Oui mais en contrepartie les Français sont très famille et ne passeront jamais autant de temps à regarder les infos,ils font semblant pour qui a eut l'occasion de les rencontrer et être accueillis à bras ouverts chez eux
Ils rouspètent par principe et savent chasser leurs ennuis en mangeant et buvant comme au temps des trois Mousquetaires,conviviaux ils le sont comme nos grands parents malheureusement tout fout le camp surtout en Suisse puisque désormais seuls des clics résonnent pour meubler les instants de silence
Chez nous c'est chacun chez soi et Dieu pour tous mais en ce moment il a d'autres chats à fouetter comme par exemple surveiller le remplissage des hottes des Trois Rois Mages sensés apporter la Mire de la première Tv,l'encens ou essence devenu pétrole ,et l'or devenu Saint Or-dinateur/rire
Très bon dimanche pour Vous Monsieur Longet

Écrit par : lovsmeralda | 24/08/2014

"Deuxième enjeu: un programme cohérent ne suffit pas, encore faut-il savoir créer un consensus politique large."
Parfaitement ! Malheureusement le substantif "consensus" est complètement inconnu en France. Il faudra bien pourtant que les politiques français cessent de se quereller par principe et soient capables, quel que soit le bord qui gouverne, d'une opposition constructive.
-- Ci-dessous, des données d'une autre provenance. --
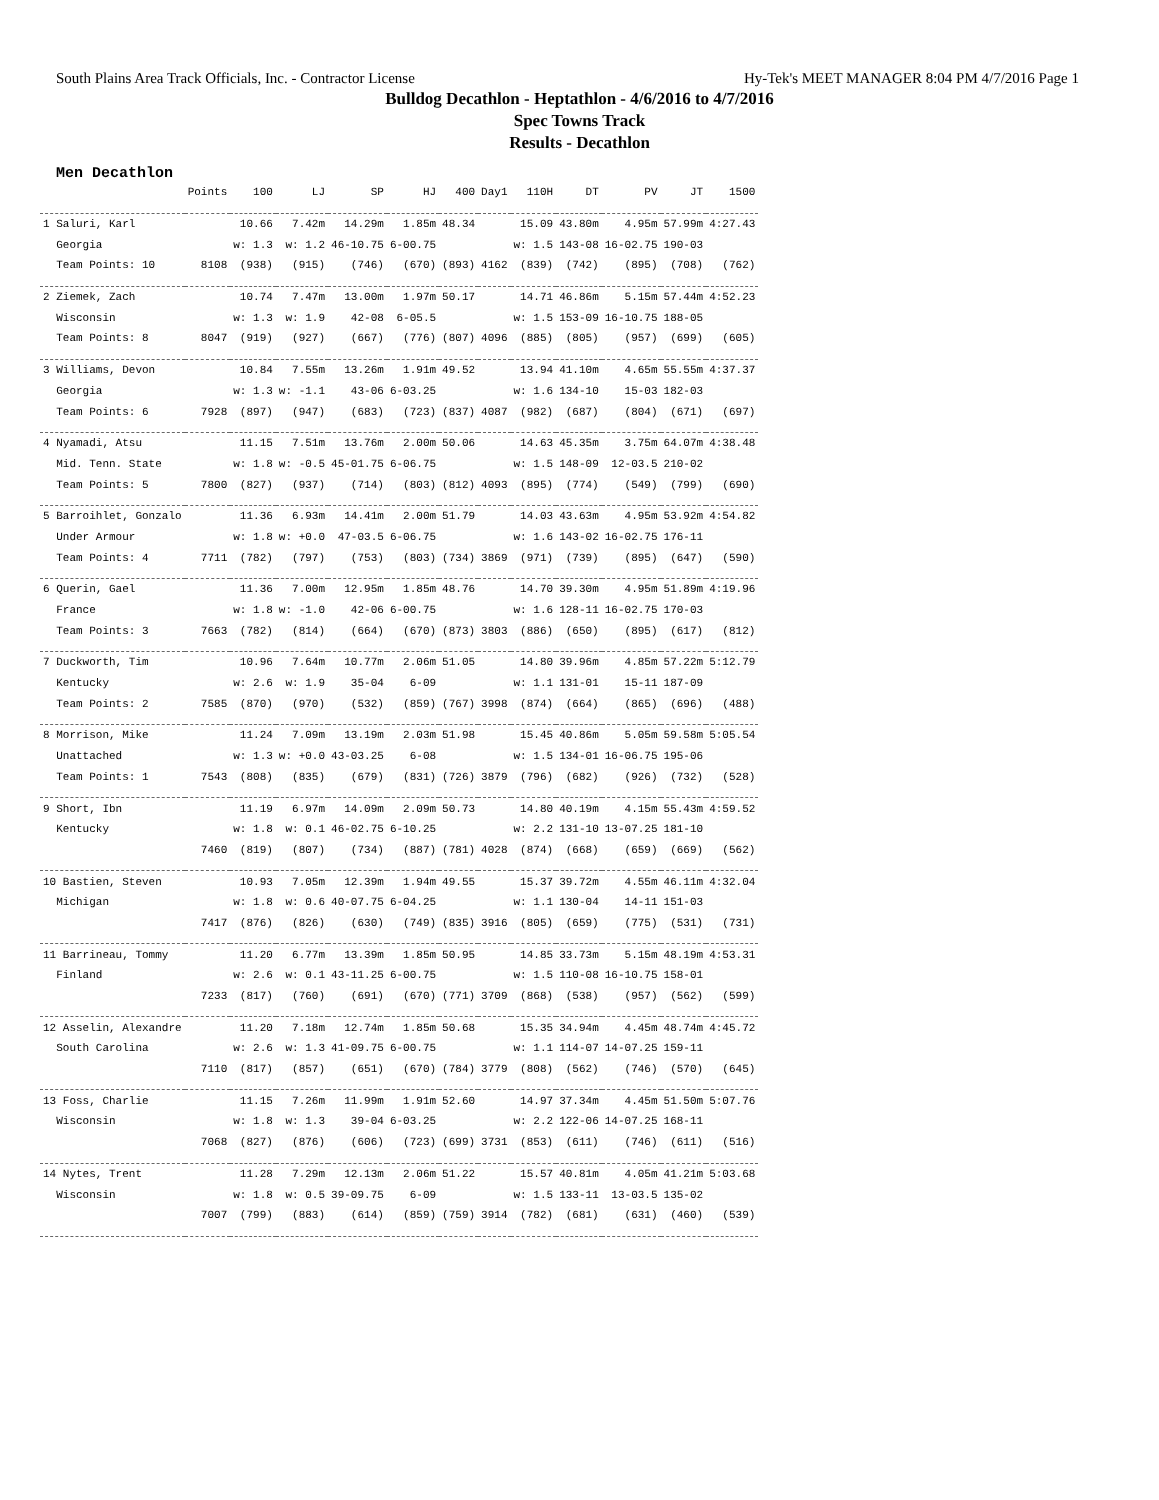South Plains Area Track Officials, Inc. - Contractor License Hy-Tek's MEET MANAGER 8:04 PM 4/7/2016 Page 1
Bulldog Decathlon - Heptathlon - 4/6/2016 to 4/7/2016
Spec Towns Track
Results - Decathlon
Men Decathlon
| | Points | 100 | LJ | SP | HJ | 400 | Day1 | 110H | DT | PV | JT | 1500 |
| --- | --- | --- | --- | --- | --- | --- | --- | --- | --- | --- | --- | --- |
| 1 Saluri, Karl | | 10.66 | 7.42m | 14.29m | 1.85m | 48.34 | | 15.09 | 43.80m | 4.95m | 57.99m | 4:27.43 |
| Georgia | | w: 1.3 | w: 1.2 | 46-10.75 | 6-00.75 | | | w: 1.5 | 143-08 | 16-02.75 | 190-03 | |
| Team Points: 10 | 8108 | (938) | (915) | (746) | (670) | (893) | 4162 | (839) | (742) | (895) | (708) | (762) |
| 2 Ziemek, Zach | | 10.74 | 7.47m | 13.00m | 1.97m | 50.17 | | 14.71 | 46.86m | 5.15m | 57.44m | 4:52.23 |
| Wisconsin | | w: 1.3 | w: 1.9 | 42-08 | 6-05.5 | | | w: 1.5 | 153-09 | 16-10.75 | 188-05 | |
| Team Points: 8 | 8047 | (919) | (927) | (667) | (776) | (807) | 4096 | (885) | (805) | (957) | (699) | (605) |
| 3 Williams, Devon | | 10.84 | 7.55m | 13.26m | 1.91m | 49.52 | | 13.94 | 41.10m | 4.65m | 55.55m | 4:37.37 |
| Georgia | | w: 1.3 | w: -1.1 | 43-06 | 6-03.25 | | | w: 1.6 | 134-10 | 15-03 | 182-03 | |
| Team Points: 6 | 7928 | (897) | (947) | (683) | (723) | (837) | 4087 | (982) | (687) | (804) | (671) | (697) |
| 4 Nyamadi, Atsu | | 11.15 | 7.51m | 13.76m | 2.00m | 50.06 | | 14.63 | 45.35m | 3.75m | 64.07m | 4:38.48 |
| Mid. Tenn. State | | w: 1.8 | w: -0.5 | 45-01.75 | 6-06.75 | | | w: 1.5 | 148-09 | 12-03.5 | 210-02 | |
| Team Points: 5 | 7800 | (827) | (937) | (714) | (803) | (812) | 4093 | (895) | (774) | (549) | (799) | (690) |
| 5 Barroihlet, Gonzalo | | 11.36 | 6.93m | 14.41m | 2.00m | 51.79 | | 14.03 | 43.63m | 4.95m | 53.92m | 4:54.82 |
| Under Armour | | w: 1.8 | w: +0.0 | 47-03.5 | 6-06.75 | | | w: 1.6 | 143-02 | 16-02.75 | 176-11 | |
| Team Points: 4 | 7711 | (782) | (797) | (753) | (803) | (734) | 3869 | (971) | (739) | (895) | (647) | (590) |
| 6 Querin, Gael | | 11.36 | 7.00m | 12.95m | 1.85m | 48.76 | | 14.70 | 39.30m | 4.95m | 51.89m | 4:19.96 |
| France | | w: 1.8 | w: -1.0 | 42-06 | 6-00.75 | | | w: 1.6 | 128-11 | 16-02.75 | 170-03 | |
| Team Points: 3 | 7663 | (782) | (814) | (664) | (670) | (873) | 3803 | (886) | (650) | (895) | (617) | (812) |
| 7 Duckworth, Tim | | 10.96 | 7.64m | 10.77m | 2.06m | 51.05 | | 14.80 | 39.96m | 4.85m | 57.22m | 5:12.79 |
| Kentucky | | w: 2.6 | w: 1.9 | 35-04 | 6-09 | | | w: 1.1 | 131-01 | 15-11 | 187-09 | |
| Team Points: 2 | 7585 | (870) | (970) | (532) | (859) | (767) | 3998 | (874) | (664) | (865) | (696) | (488) |
| 8 Morrison, Mike | | 11.24 | 7.09m | 13.19m | 2.03m | 51.98 | | 15.45 | 40.86m | 5.05m | 59.58m | 5:05.54 |
| Unattached | | w: 1.3 | w: +0.0 | 43-03.25 | 6-08 | | | w: 1.5 | 134-01 | 16-06.75 | 195-06 | |
| Team Points: 1 | 7543 | (808) | (835) | (679) | (831) | (726) | 3879 | (796) | (682) | (926) | (732) | (528) |
| 9 Short, Ibn | | 11.19 | 6.97m | 14.09m | 2.09m | 50.73 | | 14.80 | 40.19m | 4.15m | 55.43m | 4:59.52 |
| Kentucky | | w: 1.8 | w: 0.1 | 46-02.75 | 6-10.25 | | | w: 2.2 | 131-10 | 13-07.25 | 181-10 | |
| | 7460 | (819) | (807) | (734) | (887) | (781) | 4028 | (874) | (668) | (659) | (669) | (562) |
| 10 Bastien, Steven | | 10.93 | 7.05m | 12.39m | 1.94m | 49.55 | | 15.37 | 39.72m | 4.55m | 46.11m | 4:32.04 |
| Michigan | | w: 1.8 | w: 0.6 | 40-07.75 | 6-04.25 | | | w: 1.1 | 130-04 | 14-11 | 151-03 | |
| | 7417 | (876) | (826) | (630) | (749) | (835) | 3916 | (805) | (659) | (775) | (531) | (731) |
| 11 Barrineau, Tommy | | 11.20 | 6.77m | 13.39m | 1.85m | 50.95 | | 14.85 | 33.73m | 5.15m | 48.19m | 4:53.31 |
| Finland | | w: 2.6 | w: 0.1 | 43-11.25 | 6-00.75 | | | w: 1.5 | 110-08 | 16-10.75 | 158-01 | |
| | 7233 | (817) | (760) | (691) | (670) | (771) | 3709 | (868) | (538) | (957) | (562) | (599) |
| 12 Asselin, Alexandre | | 11.20 | 7.18m | 12.74m | 1.85m | 50.68 | | 15.35 | 34.94m | 4.45m | 48.74m | 4:45.72 |
| South Carolina | | w: 2.6 | w: 1.3 | 41-09.75 | 6-00.75 | | | w: 1.1 | 114-07 | 14-07.25 | 159-11 | |
| | 7110 | (817) | (857) | (651) | (670) | (784) | 3779 | (808) | (562) | (746) | (570) | (645) |
| 13 Foss, Charlie | | 11.15 | 7.26m | 11.99m | 1.91m | 52.60 | | 14.97 | 37.34m | 4.45m | 51.50m | 5:07.76 |
| Wisconsin | | w: 1.8 | w: 1.3 | 39-04 | 6-03.25 | | | w: 2.2 | 122-06 | 14-07.25 | 168-11 | |
| | 7068 | (827) | (876) | (606) | (723) | (699) | 3731 | (853) | (611) | (746) | (611) | (516) |
| 14 Nytes, Trent | | 11.28 | 7.29m | 12.13m | 2.06m | 51.22 | | 15.57 | 40.81m | 4.05m | 41.21m | 5:03.68 |
| Wisconsin | | w: 1.8 | w: 0.5 | 39-09.75 | 6-09 | | | w: 1.5 | 133-11 | 13-03.5 | 135-02 | |
| | 7007 | (799) | (883) | (614) | (859) | (759) | 3914 | (782) | (681) | (631) | (460) | (539) |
Mais que l'on soit de gauche ou de droite en France, seule l'accession au pouvoir et son exercice sans partage constitue un programme. Et comme l'écoute des autres est systématiquement considéré comme une preuve de faiblesse, toute discussion est par définition stérile et vouée à l'échec.

Le plus triste, finalement, est de voir un électorat qui s'est laissé entraîné dans une spirale du changement et des réformes assénés par des candidats au pouvoir dans l'incapacité de les appliquer parce qu'ils ne correspondent à aucune stratégie, sinon celle d'envoyer les opposants dans les cordes à défaut de les mettre k.o.

Ce jeu de chaises musicales aux accords plus que discordants profitent à l'extrême droite qui n'attend que le moment propice pour abattre ses cartes.

Je ne suis cependant pas sûr que le peuple français soit bien conscient des dangers qui le menacent. Parfois il joue avec le feu. On peut certes jouer avec le feu sans se brûler, mais il est loin d'être acquis qu'on puisse jouer avec le F.N. sans une petite révolution. A quel prix ?

Il existe pourtant dans ce pays des hommes et des femmes capables de "coaliser large" mais qui ont, pour l'instant, le désavantage d'être considérés comme trop mous puisque consensuels.

La réorientation de la politique française prendra encore du temps. Il y a toute une culture politique à faire évoluer, aussi bien dans les instances dirigeantes que dans l'esprit des électeurs.

Écrit par : Michel Sommer | 24/08/2014

France, un pays en désarroi ? Normal, elle est dirigée par les socialistes !!